Eine weitere Bedingung, die die Writers Guild ändern möchte, ist die Abschaffung der sogenannten Mini Writers‘ Rooms. Dabei handelt es sich um ein Szenario, bei dem mehrere Autoren für ein Projekt angeheuert und wieder entlassen werden, bevor das Projekt genehmigt ist. Damit dies auch gewürdigt wird, fordert die Gewerkschaft unter den neuen Bedingungen eine Garantie von mindestens zehnwöchiger Arbeit.
Und die Gewerkschaft kämpft auch für die Höhe der Gehälter der Drehbuchautoren, da deren Gehälter in den letzten Jahren um 41 TP3Billionen gesunken sind. Wenn man berücksichtigt, dass es eigentlich Erhöhungen aufgrund der Inflation des Landes geben sollte, steigt diese Zahl auf absurde 231 TP3Billionen.

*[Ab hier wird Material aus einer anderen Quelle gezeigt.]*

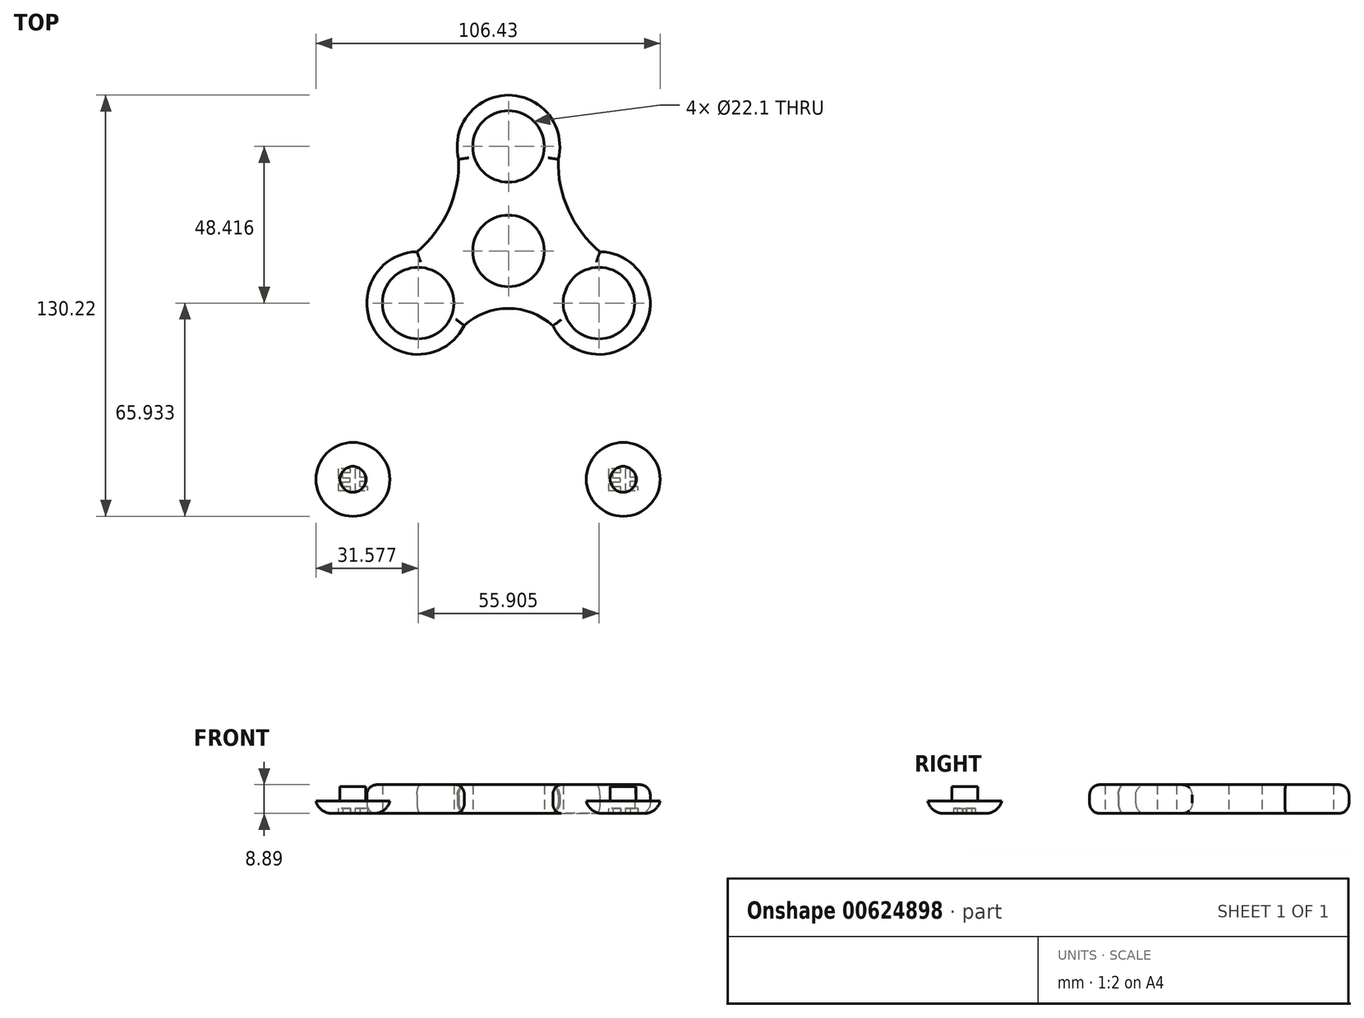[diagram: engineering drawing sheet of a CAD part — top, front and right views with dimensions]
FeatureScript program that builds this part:
annotation { "Feature Type Name" : "Feature", "Feature Type Description" : "" }
export const myFeature = defineFeature(function(context is Context, id is Id, definition is map)
    precondition{}
    {
        {
            var Q0;
            Q0=qCreatedBy(makeId("Top.planeOp"),FACE);
            var sketch = newSketch(context, id + "F0", { "sketchPlane" : qUnion([Q0])});
            skCircle(sketch, "E0", {"center": v(0, 59.7) * mm, "radius": 11.05 * mm});
            skCircle(sketch, "E1.1.0", {"center": v(-27.95, 11.3) * mm, "radius": 11.05 * mm});
            skCircle(sketch, "E1.2.0", {"center": v(27.95, 11.3) * mm, "radius": 11.05 * mm});
            skPoint(sketch, "E1.center", {"position": v(0, 27.43) * mm});
            skCircle(sketch, "E2", {"center": v(0, 27.43) * mm, "radius": 11.05 * mm});
            skArc(sketch, "E3", {"start": v(15.38, 55.77) * mm, "mid": v(0, 75.58) * mm, "end": v(-15.38, 55.77) * mm});
            skArc(sketch, "E4", {"start": v(-28.28, 27.17) * mm, "mid": v(-41.32, 2.73) * mm, "end": v(-13.67, 4.36) * mm});
            skArc(sketch, "E5", {"start": v(13.72, 4.25) * mm, "mid": v(41.35, 2.78) * mm, "end": v(28.28, 27.17) * mm});
            skArc(sketch, "E6", {"start": v(-28.28, 27.17) * mm, "mid": v(-17.61, 42.26) * mm, "end": v(-15.85, 60.66) * mm});
            skArc(sketch, "E7.MirrorCS", {"start": v(28.28, 27.17) * mm, "mid": v(17.61, 42.26) * mm, "end": v(15.85, 60.66) * mm});
            skArc(sketch, "E8", {"start": v(13.72, 4.25) * mm, "mid": v(0.05, 9.65) * mm, "end": v(-13.67, 4.36) * mm});
            skSolve(sketch);
        }
        {
            var Q0;
            Q0 = qSketchRegion(id + "F0", true);
            extrude(context, id + "F1", {"entities" : qUnion([Q0]), "depth" : 8.9 * mm, "offsetDistance" : 25.4 * mm});
        }
        {
            var Q0;
            Q0=makeQuery(id+"F1.opExtrude","CAP_EDGE",EDGE,{"disambiguationData":[OSD([sQuery(id+"F0.wireOp",EDGE,"E4")])],"isStart":false});
            var Q1;
            Q1=makeQuery(id+"F1.opExtrude","CAP_EDGE",EDGE,{"disambiguationData":[OSD([sQuery(id+"F0.wireOp",EDGE,"E5")])],"isStart":false});
            var Q2;
            Q2=makeQuery(id+"F1.opExtrude","CAP_EDGE",EDGE,{"disambiguationData":[OSD([sQuery(id+"F0.wireOp",EDGE,"E8")])],"isStart":false});
            var Q3;
            Q3=makeQuery(id+"F1.opExtrude","CAP_EDGE",EDGE,{"disambiguationData":[OSD([sQuery(id+"F0.wireOp",EDGE,"E7.MirrorCS")])],"isStart":false});
            var Q4;
            Q4=makeQuery(id+"F1.opExtrude","CAP_EDGE",EDGE,{"disambiguationData":[OSD([sQuery(id+"F0.wireOp",EDGE,"E3")])],"isStart":false});
            var Q5;
            Q5=makeQuery(id+"F1.opExtrude","CAP_EDGE",EDGE,{"disambiguationData":[OSD([sQuery(id+"F0.wireOp",EDGE,"E6")])],"isStart":false});
            var Q6;
            Q6=makeQuery(id+"F1.opExtrude","CAP_EDGE",EDGE,{"disambiguationData":[OSD([sQuery(id+"F0.wireOp",EDGE,"E5")])],"isStart":true});
            var Q7;
            Q7=makeQuery(id+"F1.opExtrude","CAP_EDGE",EDGE,{"disambiguationData":[OSD([sQuery(id+"F0.wireOp",EDGE,"E8")])],"isStart":true});
            var Q8;
            Q8=makeQuery(id+"F1.opExtrude","CAP_EDGE",EDGE,{"disambiguationData":[OSD([sQuery(id+"F0.wireOp",EDGE,"E4")])],"isStart":true});
            var Q9;
            Q9=makeQuery(id+"F1.opExtrude","CAP_EDGE",EDGE,{"disambiguationData":[OSD([sQuery(id+"F0.wireOp",EDGE,"E7.MirrorCS")])],"isStart":true});
            var Q10;
            Q10=makeQuery(id+"F1.opExtrude","CAP_EDGE",EDGE,{"disambiguationData":[OSD([sQuery(id+"F0.wireOp",EDGE,"E3")])],"isStart":true});
            var Q11;
            Q11=makeQuery(id+"F1.opExtrude","CAP_EDGE",EDGE,{"disambiguationData":[OSD([sQuery(id+"F0.wireOp",EDGE,"E6")])],"isStart":true});
            fillet(context, id + "F2", {"entities" : qUnion([Q0, Q1, Q2, Q3, Q4, Q5, Q6, Q7, Q8, Q9, Q10, Q11]), "radius" : 3.17 * mm, "tangentPropagation" : true, "allowEdgeOverflow" : false});
        }
        {
            var Q0;
            Q0=qCreatedBy(makeId("Top.planeOp"),FACE);
            var sketch = newSketch(context, id + "F3", { "sketchPlane" : qUnion([Q0])});
            skCircle(sketch, "E9", {"center": v(-48.1, -43.21) * mm, "radius": 11.43 * mm});
            skSolve(sketch);
        }
        {
            var Q0;
            Q0=makeQuery(id+"F3.imprint","IMPRINT",FACE,{"disambiguationData":[TD([[makeQuery(id+"F3.imprint","IMPRINT",EDGE,{"derivedFrom":sQuery(id+"F3.wireOp",EDGE,"E9")}),1.0]])]});
            extrude(context, id + "F4", {"entities" : qUnion([Q0]), "depth" : 3.8 * mm, "offsetDistance" : 25.4 * mm});
        }
        {
            var Q0;
            Q0=makeQuery(id+"F4.opExtrude","CAP_FACE",FACE,{"disambiguationData":[OSD([sQuery(id+"F3.wireOp",EDGE,"E9")])],"isStart":false});
            var sketch = newSketch(context, id + "F5", { "sketchPlane" : qUnion([Q0])});
            skCircle(sketch, "E10", {"center": v(-48.1, -43.21) * mm, "radius": 4 * mm});
            skSolve(sketch);
        }
        {
            var Q0;
            Q0=makeQuery(id+"F5.imprint","IMPRINT",FACE,{"disambiguationData":[TD([[makeQuery(id+"F5.imprint","IMPRINT",EDGE,{"derivedFrom":sQuery(id+"F5.wireOp",EDGE,"E10")}),1.0]])]});
            extrude(context, id + "F6", {"entities" : qUnion([Q0]), "operationType" : NewBodyOperationType.ADD, "depth" : 4.44 * mm, "offsetDistance" : 25.4 * mm});
        }
        {
            var Q0;
            Q0=makeQuery(id+"F4.opExtrude","CAP_FACE",FACE,{"disambiguationData":[OSD([sQuery(id+"F3.wireOp",EDGE,"E9")])],"isStart":true});
            fillet(context, id + "F7", {"entities" : qUnion([Q0]), "radius" : 5.08 * mm, "tangentPropagation" : true, "allowEdgeOverflow" : false});
        }
        {
            var Q0;
            Q0=makeQuery(id+"F4.opExtrude","CAP_FACE",FACE,{"disambiguationData":[OSD([sQuery(id+"F3.wireOp",EDGE,"E9")])],"isStart":true});
            var sketch = newSketch(context, id + "F8", { "sketchPlane" : qUnion([Q0])});
            skText(sketch, "E11", { "text": "EF", "fontName": "OpenSans-Bold.ttf"});
            const initialGuessF8  = {"E11": [-0.05356, 0.03992, 1, 0, 0.00684]};
            skSetInitialGuess(sketch, initialGuessF8);
            skSolve(sketch);
        }
        {
            var Q0;
            Q0 = qSketchRegion(id + "F8", true);
            extrude(context, id + "F9", {"entities" : qUnion([Q0]), "operationType" : NewBodyOperationType.REMOVE, "oppositeDirection" : true, "depth" : 1.52 * mm, "offsetDistance" : 25.4 * mm});
        }
        {
            var Q0;
            Q0=makeQuery(id+"F4.opExtrude","SWEPT_BODY",BODY,{"disambiguationData":[OSD([sQuery(id+"F3.wireOp",EDGE,"E9")])]});
            transform(context, id + "F10", {"entities" : qUnion([Q0]), "transformType" : TransformType.TRANSLATION_3D, "dx" : 83.57 * mm, "dy" : 0 * mm, "dz" : 0 * mm, "makeCopy" : true});
        }
    });
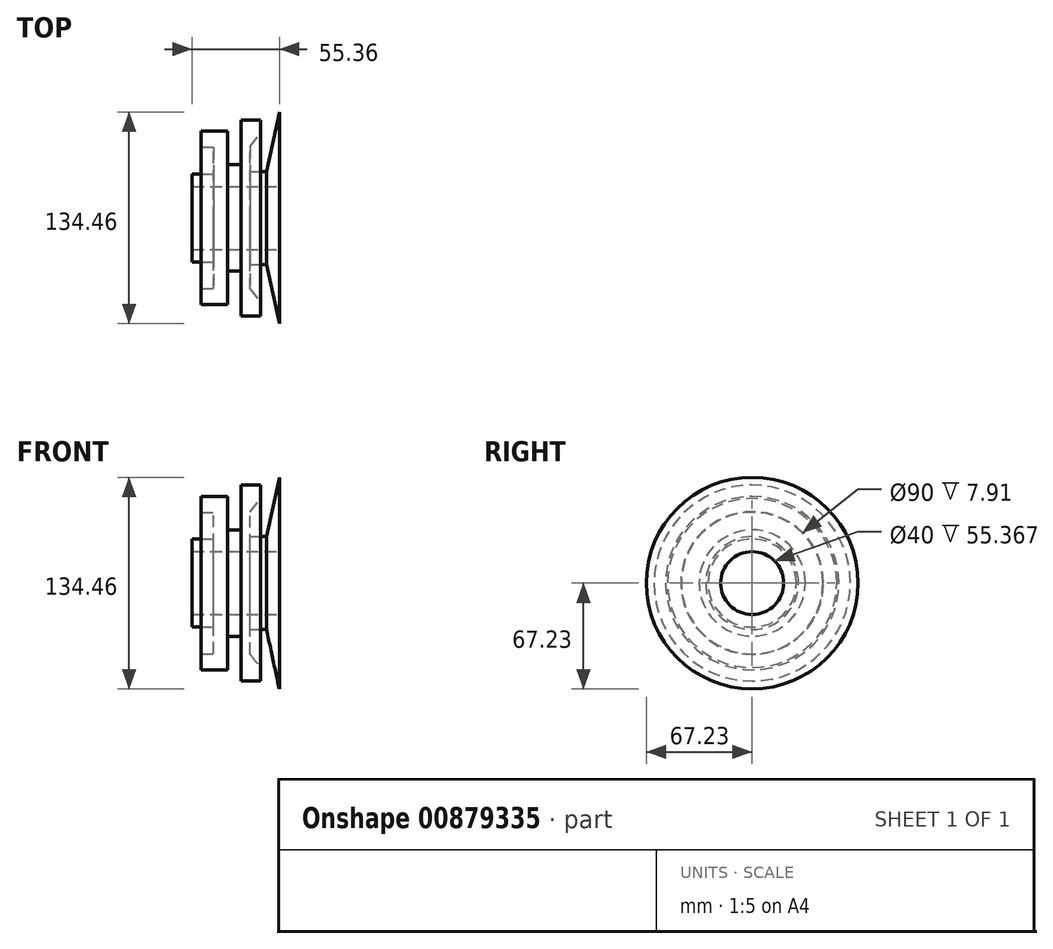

Und die WGA hat bereits sehr deutlich gemacht, dass sie den Streik nicht beenden wird, bis es zumindest einige Verbesserungen für die Autoren gibt.
Welche Auswirkungen hat der Streik der Autoren?

Viele Werke wie Filme und Serien werden normalerweise schon lange vor der Veröffentlichung des Produkts fertig gestellt, sodass jedes Studio Material für das gesamte Jahr bereit hat. Der Autorenstreik wirkt sich jedoch stark auf zukünftige Produktionen aus.
Durch die Schließung dieser Gruppe müssen Serien und Filme auf Eis gelegt werden, was sich auf die Veröffentlichungen auswirken kann. Aus diesem Grund wurden diese verlängert, da den Studios langsam das Material ausgeht und dies beginnt, sich auf ihre Taschen auszuwirken.
Einen solchen Streik gab es bereits 2007. Er betraf zahlreiche Fernsehserien, deren Episodenzahl reduziert wurde, was den Fernsehstudios Verluste bescherte. Allerdings gelang es ihnen, im Verhältnis zu ihrer geleisteten Arbeit eine Verbesserung ihrer Verträge durchzusetzen.
Streik der Hollywood-Schauspieler
Mit dem im Mai begonnenen Streik der Drehbuchautoren beschloss auch die Schauspielergewerkschaft SAG, in den Streik zu treten, um den Hollywood-Studios mehr Gewicht zu verleihen. So dürfen Schauspieler und Schauspielerinnen künftig keine ihrer Arbeiten mehr aufnehmen, veröffentlichen oder darüber sprechen.
Dies hat zur Folge, dass Studios große Veröffentlichungen wie „Dune: Part 2“ verschieben müssen, denn ohne Bekanntgabe der Besetzung könnte ein Film an den Kinokassen sehr schlecht abschneiden, da nicht einmal Interviews gemacht und Posts in den sozialen Medien veröffentlicht werden können.
Sollte der Streik nicht beendet werden, würde dies für viele Serien und Filme Konsequenzen haben, da viele davon noch nachgedreht werden müssten.
Manche Studios und unabhängige Produktionen können ihre Produktionen frei weiterführen, da dabei nicht so viel Geld im Spiel ist wie bei anderen.
Produktionen aus anderen Ländern dürfen ebenfalls ihre Produktionen fortsetzen, da es sich nicht um eine einheitliche Gewerkschaft handelt und wenn Hollywood-Künstler an diesen Produktionen beteiligt sind, dürfen sie ebenfalls arbeiten.